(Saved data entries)
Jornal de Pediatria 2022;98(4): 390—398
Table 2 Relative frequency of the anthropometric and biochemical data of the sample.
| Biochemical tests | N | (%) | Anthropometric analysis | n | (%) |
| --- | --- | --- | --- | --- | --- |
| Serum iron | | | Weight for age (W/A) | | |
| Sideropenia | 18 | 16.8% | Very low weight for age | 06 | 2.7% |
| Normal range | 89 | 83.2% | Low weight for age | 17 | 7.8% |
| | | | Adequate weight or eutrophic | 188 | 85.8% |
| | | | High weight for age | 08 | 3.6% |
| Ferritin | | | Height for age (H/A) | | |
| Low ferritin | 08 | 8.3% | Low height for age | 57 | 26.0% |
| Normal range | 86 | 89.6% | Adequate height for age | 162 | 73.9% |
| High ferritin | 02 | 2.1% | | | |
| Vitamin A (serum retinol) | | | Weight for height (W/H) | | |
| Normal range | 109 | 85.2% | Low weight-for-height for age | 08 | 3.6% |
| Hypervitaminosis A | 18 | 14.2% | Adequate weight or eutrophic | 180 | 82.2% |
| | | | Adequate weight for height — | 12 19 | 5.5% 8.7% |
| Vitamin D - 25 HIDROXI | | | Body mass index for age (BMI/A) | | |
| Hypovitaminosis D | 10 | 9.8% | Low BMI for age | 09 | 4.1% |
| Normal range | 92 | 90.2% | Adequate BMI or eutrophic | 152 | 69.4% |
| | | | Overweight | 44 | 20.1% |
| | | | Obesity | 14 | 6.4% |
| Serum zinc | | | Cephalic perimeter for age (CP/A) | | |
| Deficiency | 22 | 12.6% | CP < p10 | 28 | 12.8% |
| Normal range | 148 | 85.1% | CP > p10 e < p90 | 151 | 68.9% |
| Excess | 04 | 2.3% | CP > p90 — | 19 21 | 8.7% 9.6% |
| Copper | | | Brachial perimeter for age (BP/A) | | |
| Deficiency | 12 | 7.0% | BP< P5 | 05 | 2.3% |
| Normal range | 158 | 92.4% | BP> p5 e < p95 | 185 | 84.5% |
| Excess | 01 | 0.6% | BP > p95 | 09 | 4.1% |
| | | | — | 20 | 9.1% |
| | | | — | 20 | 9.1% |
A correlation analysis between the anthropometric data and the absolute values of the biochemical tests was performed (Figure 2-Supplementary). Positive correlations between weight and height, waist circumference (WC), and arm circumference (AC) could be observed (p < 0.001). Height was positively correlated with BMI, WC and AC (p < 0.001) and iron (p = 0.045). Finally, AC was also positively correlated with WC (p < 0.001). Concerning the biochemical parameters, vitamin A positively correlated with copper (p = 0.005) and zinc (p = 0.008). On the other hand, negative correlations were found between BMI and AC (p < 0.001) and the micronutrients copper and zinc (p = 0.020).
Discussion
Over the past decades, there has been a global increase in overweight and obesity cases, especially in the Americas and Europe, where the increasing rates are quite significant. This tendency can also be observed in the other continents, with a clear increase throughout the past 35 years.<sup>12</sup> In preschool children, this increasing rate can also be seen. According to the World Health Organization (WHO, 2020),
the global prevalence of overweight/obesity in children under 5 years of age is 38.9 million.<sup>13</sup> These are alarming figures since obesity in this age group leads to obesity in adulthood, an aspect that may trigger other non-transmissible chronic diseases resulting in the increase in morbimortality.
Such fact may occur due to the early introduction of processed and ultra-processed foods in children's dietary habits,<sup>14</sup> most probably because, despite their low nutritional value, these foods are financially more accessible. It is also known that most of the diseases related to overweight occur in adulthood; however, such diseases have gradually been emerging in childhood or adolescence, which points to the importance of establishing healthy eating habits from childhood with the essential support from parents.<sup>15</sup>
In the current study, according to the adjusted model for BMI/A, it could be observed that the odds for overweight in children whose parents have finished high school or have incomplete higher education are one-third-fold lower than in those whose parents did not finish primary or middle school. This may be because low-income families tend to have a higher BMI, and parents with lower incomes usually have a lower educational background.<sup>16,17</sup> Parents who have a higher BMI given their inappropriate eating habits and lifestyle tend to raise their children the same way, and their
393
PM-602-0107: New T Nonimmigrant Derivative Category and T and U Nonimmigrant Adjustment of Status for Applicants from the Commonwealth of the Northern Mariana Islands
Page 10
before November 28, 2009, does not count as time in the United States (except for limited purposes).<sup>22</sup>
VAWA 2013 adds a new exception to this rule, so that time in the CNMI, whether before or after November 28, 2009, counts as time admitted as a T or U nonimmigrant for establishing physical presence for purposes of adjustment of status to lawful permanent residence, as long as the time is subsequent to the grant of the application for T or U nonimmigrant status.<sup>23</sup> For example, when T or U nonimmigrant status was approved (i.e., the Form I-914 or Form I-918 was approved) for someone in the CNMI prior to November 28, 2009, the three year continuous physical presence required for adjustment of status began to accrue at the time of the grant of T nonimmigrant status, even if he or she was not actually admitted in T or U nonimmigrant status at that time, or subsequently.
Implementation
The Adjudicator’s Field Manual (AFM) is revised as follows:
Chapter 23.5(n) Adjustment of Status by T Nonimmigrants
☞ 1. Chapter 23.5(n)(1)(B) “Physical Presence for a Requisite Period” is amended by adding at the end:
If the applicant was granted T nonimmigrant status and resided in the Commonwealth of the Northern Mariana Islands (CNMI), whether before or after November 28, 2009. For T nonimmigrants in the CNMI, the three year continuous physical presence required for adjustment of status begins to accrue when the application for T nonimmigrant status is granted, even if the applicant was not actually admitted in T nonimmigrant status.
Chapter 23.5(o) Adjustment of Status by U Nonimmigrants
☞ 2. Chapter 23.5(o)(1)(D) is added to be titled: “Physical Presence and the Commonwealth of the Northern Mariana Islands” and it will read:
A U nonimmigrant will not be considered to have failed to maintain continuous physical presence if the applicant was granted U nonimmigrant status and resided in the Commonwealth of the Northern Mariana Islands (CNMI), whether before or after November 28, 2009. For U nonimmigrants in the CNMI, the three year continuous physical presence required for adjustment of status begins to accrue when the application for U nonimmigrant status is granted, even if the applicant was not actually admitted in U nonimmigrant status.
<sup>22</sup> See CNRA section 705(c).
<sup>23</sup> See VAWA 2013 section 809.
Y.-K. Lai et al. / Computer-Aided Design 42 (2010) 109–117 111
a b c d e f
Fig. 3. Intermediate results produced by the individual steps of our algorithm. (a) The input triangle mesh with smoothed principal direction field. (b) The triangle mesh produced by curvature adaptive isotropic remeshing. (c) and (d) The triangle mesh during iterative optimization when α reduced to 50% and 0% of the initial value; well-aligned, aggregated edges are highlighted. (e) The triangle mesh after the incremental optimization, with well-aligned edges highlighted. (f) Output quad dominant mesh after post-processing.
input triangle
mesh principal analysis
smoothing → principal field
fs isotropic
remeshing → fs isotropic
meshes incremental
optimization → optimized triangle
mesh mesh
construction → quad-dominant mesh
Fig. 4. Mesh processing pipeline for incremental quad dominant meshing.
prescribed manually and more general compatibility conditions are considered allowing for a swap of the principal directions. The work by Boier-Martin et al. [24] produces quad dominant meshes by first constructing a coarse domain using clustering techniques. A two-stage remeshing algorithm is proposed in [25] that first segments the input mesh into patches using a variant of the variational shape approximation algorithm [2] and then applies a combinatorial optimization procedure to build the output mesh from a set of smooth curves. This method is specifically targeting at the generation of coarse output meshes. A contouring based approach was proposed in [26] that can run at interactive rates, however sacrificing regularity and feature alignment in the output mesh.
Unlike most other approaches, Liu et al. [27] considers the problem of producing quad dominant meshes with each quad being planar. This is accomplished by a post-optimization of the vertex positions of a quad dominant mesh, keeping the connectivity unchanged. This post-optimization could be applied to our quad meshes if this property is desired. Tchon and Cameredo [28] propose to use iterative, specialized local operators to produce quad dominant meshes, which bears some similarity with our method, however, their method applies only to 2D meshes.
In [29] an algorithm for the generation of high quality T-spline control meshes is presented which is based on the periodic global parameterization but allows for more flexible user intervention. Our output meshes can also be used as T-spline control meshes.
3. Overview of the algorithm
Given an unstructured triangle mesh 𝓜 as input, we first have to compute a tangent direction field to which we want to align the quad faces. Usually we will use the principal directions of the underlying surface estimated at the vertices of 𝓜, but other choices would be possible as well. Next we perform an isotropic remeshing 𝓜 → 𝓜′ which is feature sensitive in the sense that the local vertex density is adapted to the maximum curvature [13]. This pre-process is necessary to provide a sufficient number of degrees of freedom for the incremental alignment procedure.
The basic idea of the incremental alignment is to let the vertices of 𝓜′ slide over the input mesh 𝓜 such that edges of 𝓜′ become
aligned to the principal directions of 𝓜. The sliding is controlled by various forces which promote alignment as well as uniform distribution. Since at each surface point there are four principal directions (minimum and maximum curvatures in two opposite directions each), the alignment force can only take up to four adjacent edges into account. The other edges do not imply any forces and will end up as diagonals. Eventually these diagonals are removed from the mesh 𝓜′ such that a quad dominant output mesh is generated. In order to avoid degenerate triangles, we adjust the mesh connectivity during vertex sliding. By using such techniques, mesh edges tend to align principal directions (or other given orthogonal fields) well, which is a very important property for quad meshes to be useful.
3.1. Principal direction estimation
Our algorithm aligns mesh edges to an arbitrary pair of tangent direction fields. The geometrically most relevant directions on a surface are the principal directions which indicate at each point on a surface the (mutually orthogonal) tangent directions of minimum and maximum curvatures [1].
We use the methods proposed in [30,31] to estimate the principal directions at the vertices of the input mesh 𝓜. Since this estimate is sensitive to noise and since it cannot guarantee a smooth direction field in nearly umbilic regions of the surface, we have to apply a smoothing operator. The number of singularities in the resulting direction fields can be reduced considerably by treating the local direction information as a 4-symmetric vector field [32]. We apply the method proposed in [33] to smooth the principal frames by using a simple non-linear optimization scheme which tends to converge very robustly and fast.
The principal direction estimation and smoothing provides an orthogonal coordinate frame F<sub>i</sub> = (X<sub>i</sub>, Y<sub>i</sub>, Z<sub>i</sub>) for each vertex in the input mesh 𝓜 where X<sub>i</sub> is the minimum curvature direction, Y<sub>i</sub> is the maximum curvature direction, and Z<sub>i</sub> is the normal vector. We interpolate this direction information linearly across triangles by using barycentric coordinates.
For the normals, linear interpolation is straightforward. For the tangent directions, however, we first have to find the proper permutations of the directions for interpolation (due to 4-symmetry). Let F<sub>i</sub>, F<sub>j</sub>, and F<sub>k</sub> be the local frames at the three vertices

PROBLEM DESCRIPTION: Return the span of lines in the data above that opens at the line with "The Adjudicator’s Field" and closes at the line with "1. Chapter 23.5(n)(1)(B)", exactly, ends included, nothing else.

EXERCISE SOLUTION:
The Adjudicator’s Field Manual (AFM) is revised as follows:
Chapter 23.5(n) Adjustment of Status by T Nonimmigrants
☞ 1. Chapter 23.5(n)(1)(B) “Physical Presence for a Requisite Period” is amended by adding at the end:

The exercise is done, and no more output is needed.